**Entries shown:**
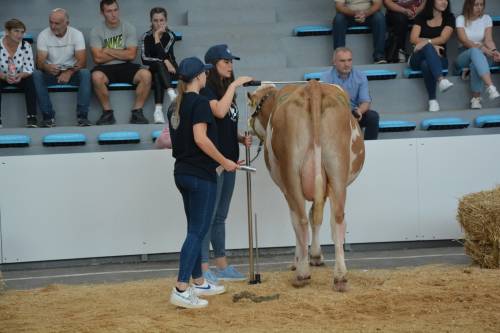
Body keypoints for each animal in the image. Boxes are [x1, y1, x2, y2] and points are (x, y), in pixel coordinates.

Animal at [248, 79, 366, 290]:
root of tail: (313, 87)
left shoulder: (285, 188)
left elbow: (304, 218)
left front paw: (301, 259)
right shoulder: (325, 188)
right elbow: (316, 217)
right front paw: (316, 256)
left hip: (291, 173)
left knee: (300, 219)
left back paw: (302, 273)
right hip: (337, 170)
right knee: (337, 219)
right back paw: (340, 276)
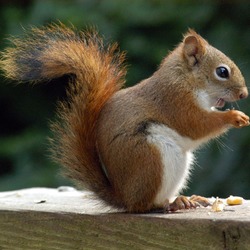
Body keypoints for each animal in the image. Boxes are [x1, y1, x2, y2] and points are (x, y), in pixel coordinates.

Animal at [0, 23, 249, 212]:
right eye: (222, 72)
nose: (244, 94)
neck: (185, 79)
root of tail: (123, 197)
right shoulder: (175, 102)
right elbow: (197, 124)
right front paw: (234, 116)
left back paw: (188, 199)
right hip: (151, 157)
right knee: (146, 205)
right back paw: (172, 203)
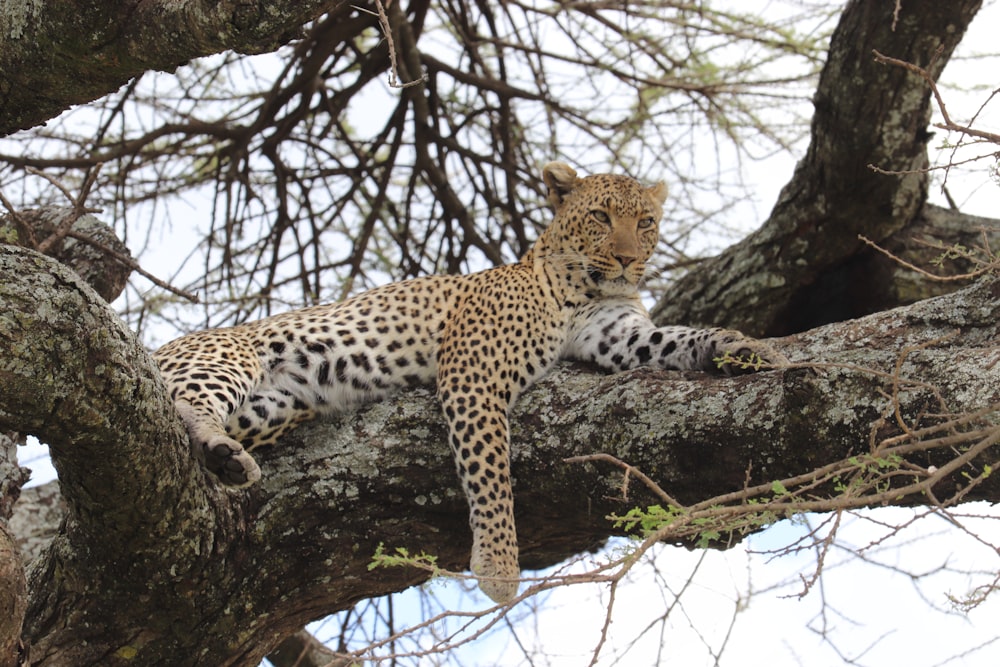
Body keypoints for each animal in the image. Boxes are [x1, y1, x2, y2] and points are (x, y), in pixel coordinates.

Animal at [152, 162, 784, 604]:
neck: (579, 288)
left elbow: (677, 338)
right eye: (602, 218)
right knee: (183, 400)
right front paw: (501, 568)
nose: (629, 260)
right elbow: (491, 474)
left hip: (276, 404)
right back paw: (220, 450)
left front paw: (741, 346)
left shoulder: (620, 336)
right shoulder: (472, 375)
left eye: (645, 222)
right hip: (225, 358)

==

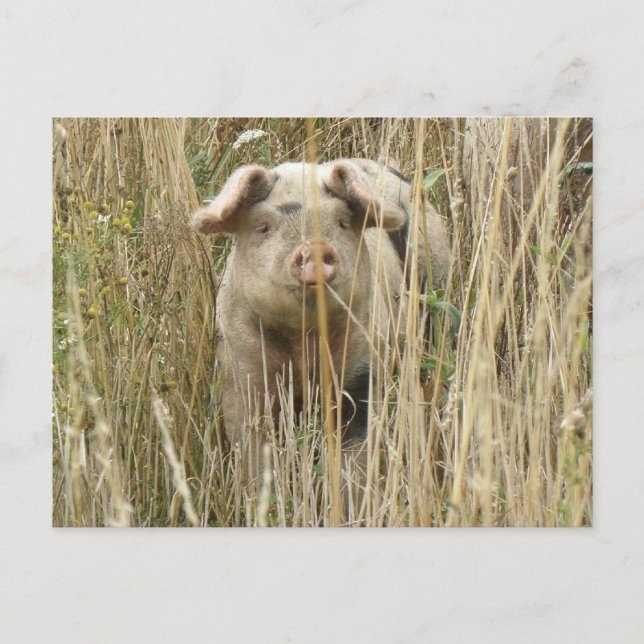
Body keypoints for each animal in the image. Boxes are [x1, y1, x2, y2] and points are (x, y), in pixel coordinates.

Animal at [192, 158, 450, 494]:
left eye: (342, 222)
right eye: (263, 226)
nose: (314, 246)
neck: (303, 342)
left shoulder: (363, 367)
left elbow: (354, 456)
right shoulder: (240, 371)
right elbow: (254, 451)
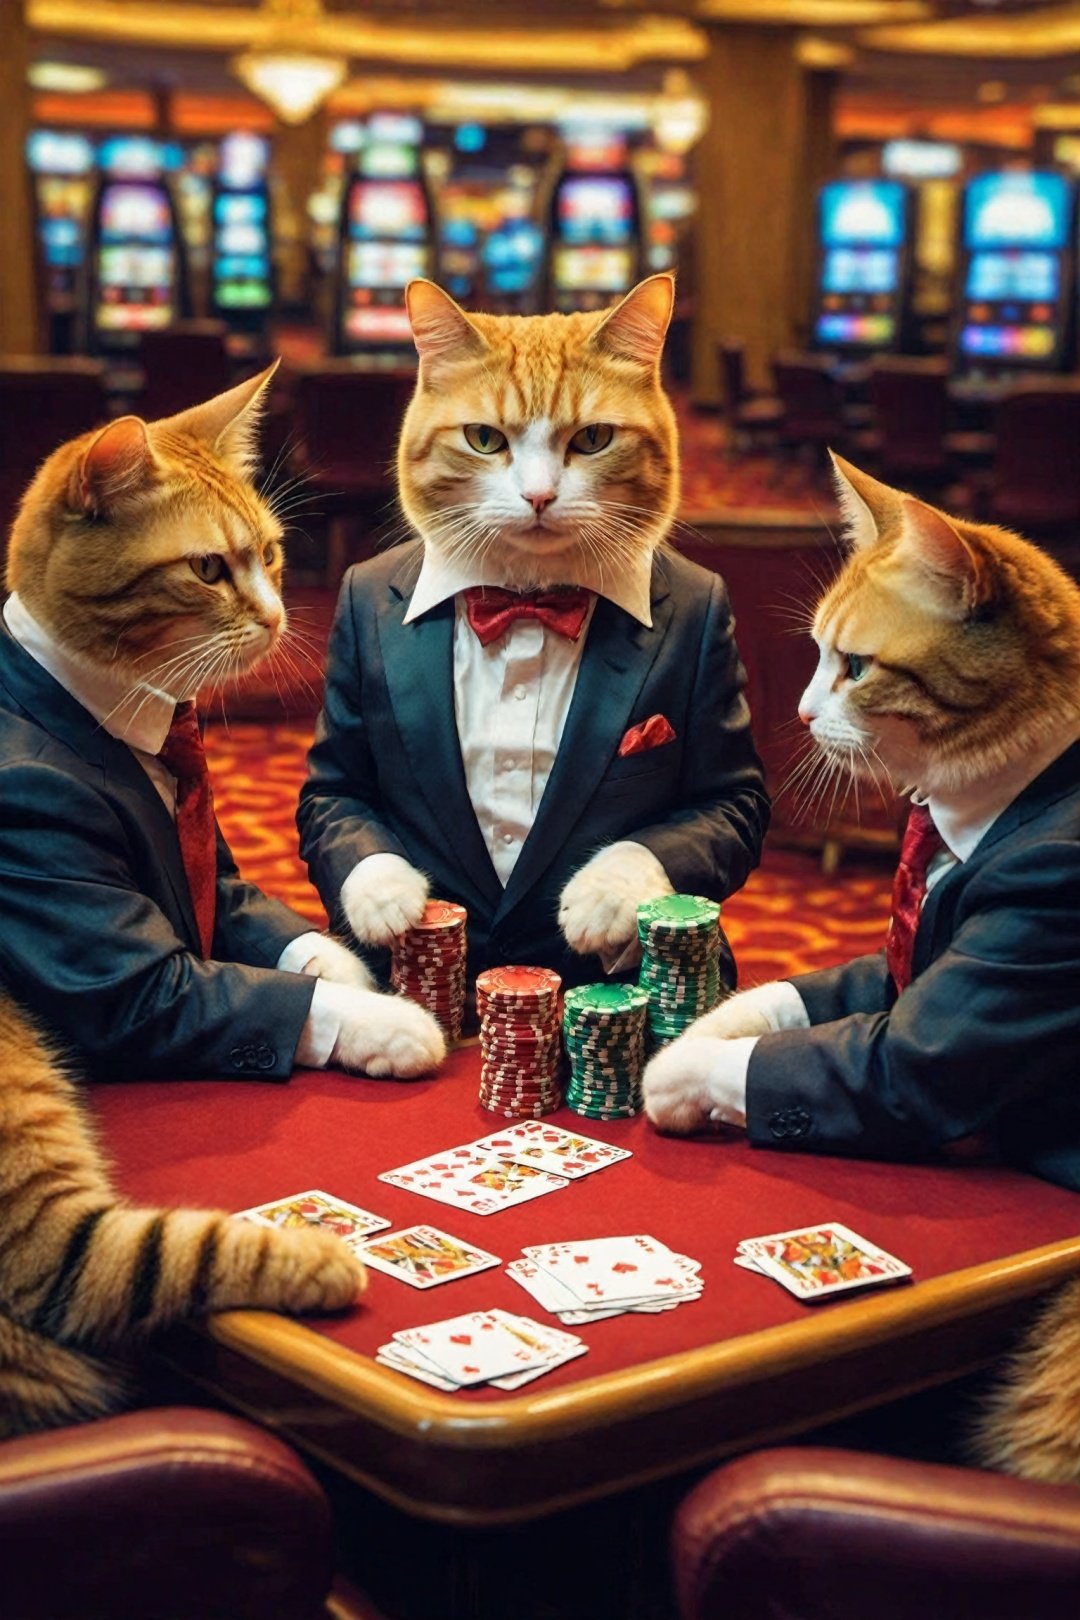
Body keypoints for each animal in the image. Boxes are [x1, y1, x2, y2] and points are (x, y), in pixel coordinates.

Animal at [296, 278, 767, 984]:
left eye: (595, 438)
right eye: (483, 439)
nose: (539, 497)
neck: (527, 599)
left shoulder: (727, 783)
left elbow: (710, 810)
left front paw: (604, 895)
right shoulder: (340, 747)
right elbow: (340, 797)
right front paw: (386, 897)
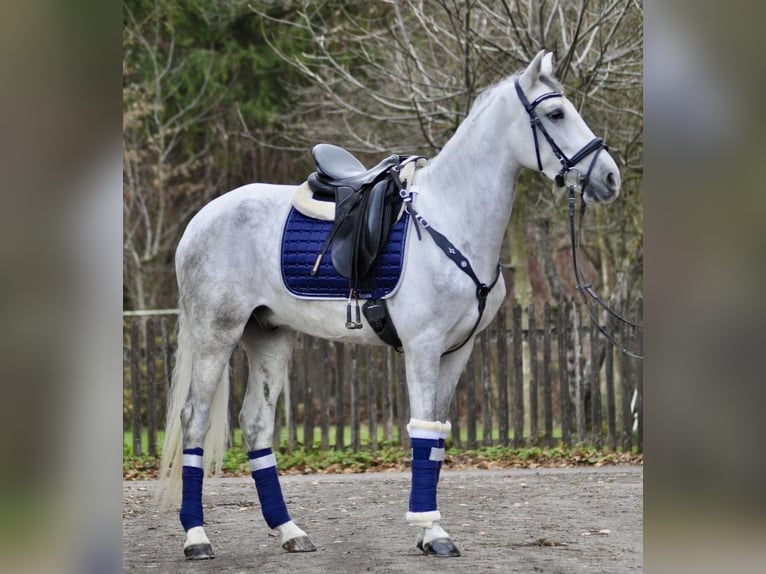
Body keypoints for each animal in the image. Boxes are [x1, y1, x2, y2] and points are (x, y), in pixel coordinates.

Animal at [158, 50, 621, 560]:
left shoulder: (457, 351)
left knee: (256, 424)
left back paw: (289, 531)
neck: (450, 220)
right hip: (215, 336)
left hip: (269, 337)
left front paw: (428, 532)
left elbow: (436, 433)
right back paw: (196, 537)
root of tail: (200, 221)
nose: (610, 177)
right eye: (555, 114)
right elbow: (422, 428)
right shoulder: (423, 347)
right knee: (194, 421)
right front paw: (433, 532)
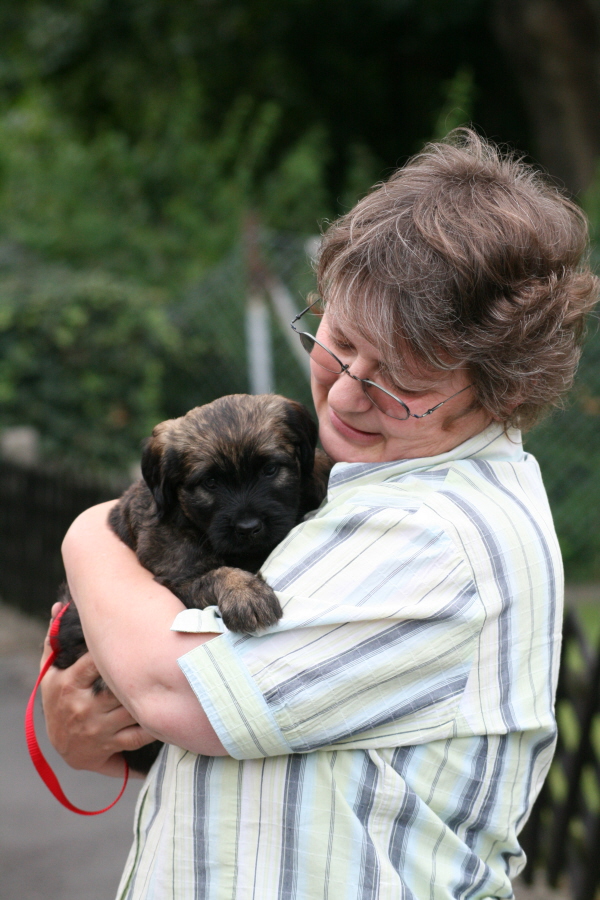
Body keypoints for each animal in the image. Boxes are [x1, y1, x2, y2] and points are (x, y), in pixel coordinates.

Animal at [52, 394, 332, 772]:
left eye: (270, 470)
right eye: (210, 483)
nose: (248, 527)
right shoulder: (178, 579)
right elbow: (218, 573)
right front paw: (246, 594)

**Your assignment:** The answer must be every line from the entries above that holds the string "tail".

**Response to this exercise:**
root of tail: (313, 87)
root of tail: (123, 197)
root of tail: (200, 221)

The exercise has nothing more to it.